- Opening Delimiter -
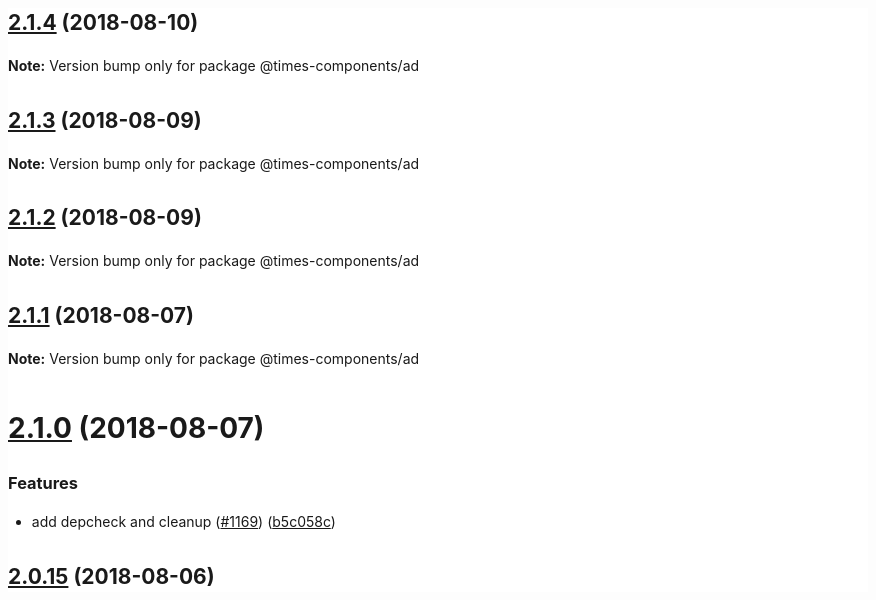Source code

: 


<a name="2.1.4"></a>
## [2.1.4](https://github.com/newsuk/times-components/compare/@times-components/ad@2.1.3...@times-components/ad@2.1.4) (2018-08-10)




**Note:** Version bump only for package @times-components/ad

<a name="2.1.3"></a>
## [2.1.3](https://github.com/newsuk/times-components/compare/@times-components/ad@2.1.2...@times-components/ad@2.1.3) (2018-08-09)




**Note:** Version bump only for package @times-components/ad

<a name="2.1.2"></a>
## [2.1.2](https://github.com/newsuk/times-components/compare/@times-components/ad@2.1.1...@times-components/ad@2.1.2) (2018-08-09)




**Note:** Version bump only for package @times-components/ad

<a name="2.1.1"></a>
## [2.1.1](https://github.com/newsuk/times-components/compare/@times-components/ad@2.1.0...@times-components/ad@2.1.1) (2018-08-07)




**Note:** Version bump only for package @times-components/ad

<a name="2.1.0"></a>
# [2.1.0](https://github.com/newsuk/times-components/compare/@times-components/ad@2.0.15...@times-components/ad@2.1.0) (2018-08-07)


### Features

* add depcheck and cleanup ([#1169](https://github.com/newsuk/times-components/issues/1169)) ([b5c058c](https://github.com/newsuk/times-components/commit/b5c058c))




<a name="2.0.15"></a>
## [2.0.15](https://github.com/newsuk/times-components/compare/@times-components/ad@2.0.14...@times-components/ad@2.0.15) (2018-08-06)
- Closing Delimiter -
Task item
Rewrite the entries above, replacing every "Version bump only" with "Dependency update only" and keeping everything else the same. Leave out the pictures.

Response to the exercise
Source code

: 


<a name="2.1.4"></a>
## [2.1.4](https://github.com/newsuk/times-components/compare/@times-components/ad@2.1.3...@times-components/ad@2.1.4) (2018-08-10)




**Note:** Dependency update only for package @times-components/ad

<a name="2.1.3"></a>
## [2.1.3](https://github.com/newsuk/times-components/compare/@times-components/ad@2.1.2...@times-components/ad@2.1.3) (2018-08-09)




**Note:** Dependency update only for package @times-components/ad

<a name="2.1.2"></a>
## [2.1.2](https://github.com/newsuk/times-components/compare/@times-components/ad@2.1.1...@times-components/ad@2.1.2) (2018-08-09)




**Note:** Dependency update only for package @times-components/ad

<a name="2.1.1"></a>
## [2.1.1](https://github.com/newsuk/times-components/compare/@times-components/ad@2.1.0...@times-components/ad@2.1.1) (2018-08-07)




**Note:** Dependency update only for package @times-components/ad

<a name="2.1.0"></a>
# [2.1.0](https://github.com/newsuk/times-components/compare/@times-components/ad@2.0.15...@times-components/ad@2.1.0) (2018-08-07)


### Features

* add depcheck and cleanup ([#1169](https://github.com/newsuk/times-components/issues/1169)) ([b5c058c](https://github.com/newsuk/times-components/commit/b5c058c))




<a name="2.0.15"></a>
## [2.0.15](https://github.com/newsuk/times-components/compare/@times-components/ad@2.0.14...@times-components/ad@2.0.15) (2018-08-06)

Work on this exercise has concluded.